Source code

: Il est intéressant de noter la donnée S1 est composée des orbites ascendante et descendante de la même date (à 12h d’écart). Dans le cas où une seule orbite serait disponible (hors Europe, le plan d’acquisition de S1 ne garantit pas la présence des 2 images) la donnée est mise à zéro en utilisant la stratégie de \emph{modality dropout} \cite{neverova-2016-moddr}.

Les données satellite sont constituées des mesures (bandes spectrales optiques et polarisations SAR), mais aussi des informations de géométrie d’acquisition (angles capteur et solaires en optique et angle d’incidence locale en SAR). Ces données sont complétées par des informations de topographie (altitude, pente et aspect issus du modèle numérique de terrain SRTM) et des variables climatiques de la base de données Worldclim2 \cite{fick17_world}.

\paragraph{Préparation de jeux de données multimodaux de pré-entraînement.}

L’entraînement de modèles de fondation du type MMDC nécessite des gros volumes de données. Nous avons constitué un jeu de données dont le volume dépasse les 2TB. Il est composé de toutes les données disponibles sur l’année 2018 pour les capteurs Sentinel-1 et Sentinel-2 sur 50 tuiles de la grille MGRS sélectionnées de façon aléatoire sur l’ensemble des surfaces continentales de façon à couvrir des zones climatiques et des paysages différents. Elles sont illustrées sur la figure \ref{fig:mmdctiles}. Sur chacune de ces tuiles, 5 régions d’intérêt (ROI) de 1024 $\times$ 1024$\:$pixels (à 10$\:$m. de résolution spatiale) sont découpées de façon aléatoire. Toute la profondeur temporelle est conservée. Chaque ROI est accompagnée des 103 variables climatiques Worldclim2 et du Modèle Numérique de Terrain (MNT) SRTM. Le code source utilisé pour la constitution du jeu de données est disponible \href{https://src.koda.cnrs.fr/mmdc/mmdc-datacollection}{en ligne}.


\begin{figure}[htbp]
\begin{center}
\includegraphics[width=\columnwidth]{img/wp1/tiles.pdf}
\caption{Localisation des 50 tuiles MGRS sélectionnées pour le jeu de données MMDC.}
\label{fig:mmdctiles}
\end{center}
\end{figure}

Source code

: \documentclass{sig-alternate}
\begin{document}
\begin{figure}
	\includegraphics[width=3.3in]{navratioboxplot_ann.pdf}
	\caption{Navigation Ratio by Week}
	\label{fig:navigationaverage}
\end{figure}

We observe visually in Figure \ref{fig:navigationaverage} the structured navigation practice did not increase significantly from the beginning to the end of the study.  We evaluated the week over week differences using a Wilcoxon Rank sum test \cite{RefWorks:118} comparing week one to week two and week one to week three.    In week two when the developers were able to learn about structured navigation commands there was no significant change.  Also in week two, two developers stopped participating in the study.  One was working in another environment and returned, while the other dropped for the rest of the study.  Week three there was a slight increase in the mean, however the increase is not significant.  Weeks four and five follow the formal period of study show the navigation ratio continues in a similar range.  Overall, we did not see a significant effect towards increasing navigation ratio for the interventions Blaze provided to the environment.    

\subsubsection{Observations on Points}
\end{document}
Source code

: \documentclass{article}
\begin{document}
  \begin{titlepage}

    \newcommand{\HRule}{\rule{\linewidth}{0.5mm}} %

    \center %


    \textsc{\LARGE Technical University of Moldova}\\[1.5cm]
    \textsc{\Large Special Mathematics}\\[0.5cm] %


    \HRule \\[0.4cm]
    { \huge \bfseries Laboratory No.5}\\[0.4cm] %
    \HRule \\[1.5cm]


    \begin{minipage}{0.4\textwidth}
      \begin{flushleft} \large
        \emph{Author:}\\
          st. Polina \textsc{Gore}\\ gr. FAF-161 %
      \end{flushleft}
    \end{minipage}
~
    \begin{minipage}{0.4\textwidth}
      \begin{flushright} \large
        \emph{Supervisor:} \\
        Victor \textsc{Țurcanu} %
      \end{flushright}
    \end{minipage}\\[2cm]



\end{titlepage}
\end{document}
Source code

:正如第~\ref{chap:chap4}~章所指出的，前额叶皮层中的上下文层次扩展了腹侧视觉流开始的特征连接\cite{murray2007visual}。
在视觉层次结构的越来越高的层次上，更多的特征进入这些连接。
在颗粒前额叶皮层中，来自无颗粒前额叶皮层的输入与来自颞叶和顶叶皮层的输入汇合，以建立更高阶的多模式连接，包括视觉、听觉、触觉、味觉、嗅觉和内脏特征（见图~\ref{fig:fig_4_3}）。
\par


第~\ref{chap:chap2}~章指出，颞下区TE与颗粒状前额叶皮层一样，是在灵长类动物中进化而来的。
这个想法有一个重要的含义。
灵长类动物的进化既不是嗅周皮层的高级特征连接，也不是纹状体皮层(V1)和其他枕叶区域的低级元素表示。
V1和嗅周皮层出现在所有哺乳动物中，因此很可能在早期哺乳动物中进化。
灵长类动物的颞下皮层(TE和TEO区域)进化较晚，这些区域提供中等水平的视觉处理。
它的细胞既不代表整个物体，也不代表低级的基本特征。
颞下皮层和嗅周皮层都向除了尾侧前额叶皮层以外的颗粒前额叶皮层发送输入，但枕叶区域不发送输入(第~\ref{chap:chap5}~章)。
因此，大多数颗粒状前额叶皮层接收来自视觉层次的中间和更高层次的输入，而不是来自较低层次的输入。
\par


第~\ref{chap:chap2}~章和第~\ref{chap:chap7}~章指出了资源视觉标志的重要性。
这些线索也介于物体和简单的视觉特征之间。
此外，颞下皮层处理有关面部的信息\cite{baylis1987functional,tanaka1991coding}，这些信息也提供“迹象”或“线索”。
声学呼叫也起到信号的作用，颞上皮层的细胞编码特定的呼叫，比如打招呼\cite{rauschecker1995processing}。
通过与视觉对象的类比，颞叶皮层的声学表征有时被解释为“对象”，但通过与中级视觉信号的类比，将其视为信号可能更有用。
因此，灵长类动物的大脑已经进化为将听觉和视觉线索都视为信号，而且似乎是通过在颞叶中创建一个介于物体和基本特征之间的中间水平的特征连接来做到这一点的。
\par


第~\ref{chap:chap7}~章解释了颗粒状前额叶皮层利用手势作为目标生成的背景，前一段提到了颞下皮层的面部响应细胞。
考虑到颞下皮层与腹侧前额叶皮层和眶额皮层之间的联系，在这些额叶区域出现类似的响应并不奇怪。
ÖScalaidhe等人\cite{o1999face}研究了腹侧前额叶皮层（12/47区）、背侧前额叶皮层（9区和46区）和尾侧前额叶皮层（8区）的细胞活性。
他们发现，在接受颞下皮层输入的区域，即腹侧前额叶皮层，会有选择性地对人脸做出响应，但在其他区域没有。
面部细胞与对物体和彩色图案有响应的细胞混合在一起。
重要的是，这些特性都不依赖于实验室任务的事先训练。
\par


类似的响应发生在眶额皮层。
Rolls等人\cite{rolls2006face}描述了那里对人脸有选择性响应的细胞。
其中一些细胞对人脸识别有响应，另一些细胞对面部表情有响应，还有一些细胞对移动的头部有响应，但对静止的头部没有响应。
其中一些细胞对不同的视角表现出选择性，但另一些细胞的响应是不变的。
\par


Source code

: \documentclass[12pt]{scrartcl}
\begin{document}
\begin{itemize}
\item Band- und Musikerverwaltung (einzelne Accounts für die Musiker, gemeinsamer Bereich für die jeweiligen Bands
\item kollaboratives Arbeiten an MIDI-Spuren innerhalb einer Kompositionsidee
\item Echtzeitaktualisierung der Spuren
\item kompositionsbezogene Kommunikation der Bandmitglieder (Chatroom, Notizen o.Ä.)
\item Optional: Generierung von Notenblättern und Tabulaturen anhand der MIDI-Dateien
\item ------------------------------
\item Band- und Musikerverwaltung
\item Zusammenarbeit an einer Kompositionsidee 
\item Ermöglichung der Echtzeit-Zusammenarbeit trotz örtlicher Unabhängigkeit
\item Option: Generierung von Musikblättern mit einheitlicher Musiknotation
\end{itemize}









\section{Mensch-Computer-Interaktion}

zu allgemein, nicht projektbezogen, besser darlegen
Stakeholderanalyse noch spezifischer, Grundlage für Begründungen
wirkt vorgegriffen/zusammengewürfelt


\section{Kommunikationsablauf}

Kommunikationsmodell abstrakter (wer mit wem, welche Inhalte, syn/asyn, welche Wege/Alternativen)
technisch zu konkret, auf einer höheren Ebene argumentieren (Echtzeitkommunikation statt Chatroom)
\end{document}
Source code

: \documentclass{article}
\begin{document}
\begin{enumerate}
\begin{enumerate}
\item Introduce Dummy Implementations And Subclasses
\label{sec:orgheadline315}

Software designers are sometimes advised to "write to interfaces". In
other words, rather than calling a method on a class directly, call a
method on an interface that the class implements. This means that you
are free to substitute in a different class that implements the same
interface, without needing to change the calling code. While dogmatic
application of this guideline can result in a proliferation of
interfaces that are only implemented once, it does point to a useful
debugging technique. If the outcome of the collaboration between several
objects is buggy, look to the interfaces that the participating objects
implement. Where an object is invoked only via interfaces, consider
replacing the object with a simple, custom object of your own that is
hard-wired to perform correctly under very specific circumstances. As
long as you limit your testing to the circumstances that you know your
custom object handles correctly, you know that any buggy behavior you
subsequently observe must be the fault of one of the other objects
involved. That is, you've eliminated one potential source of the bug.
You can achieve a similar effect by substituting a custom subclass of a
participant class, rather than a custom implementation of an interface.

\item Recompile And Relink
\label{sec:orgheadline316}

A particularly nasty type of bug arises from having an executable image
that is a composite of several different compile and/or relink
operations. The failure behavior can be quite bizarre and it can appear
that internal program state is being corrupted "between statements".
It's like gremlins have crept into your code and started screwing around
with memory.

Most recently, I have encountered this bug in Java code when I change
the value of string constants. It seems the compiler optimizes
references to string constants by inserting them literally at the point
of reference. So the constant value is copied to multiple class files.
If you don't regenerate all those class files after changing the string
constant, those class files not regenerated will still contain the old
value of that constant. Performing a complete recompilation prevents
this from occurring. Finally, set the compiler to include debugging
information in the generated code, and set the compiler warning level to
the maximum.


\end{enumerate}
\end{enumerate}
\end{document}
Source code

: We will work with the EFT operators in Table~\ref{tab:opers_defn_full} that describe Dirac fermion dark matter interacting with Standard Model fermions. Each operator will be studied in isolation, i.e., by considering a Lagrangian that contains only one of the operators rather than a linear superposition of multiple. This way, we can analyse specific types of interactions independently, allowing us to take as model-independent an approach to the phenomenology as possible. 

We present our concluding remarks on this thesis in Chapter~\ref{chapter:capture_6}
§ §
#### Your task:
Tally up the lines in the data that hold the word "HRule". Only the total should be given.

#### Written answer:
3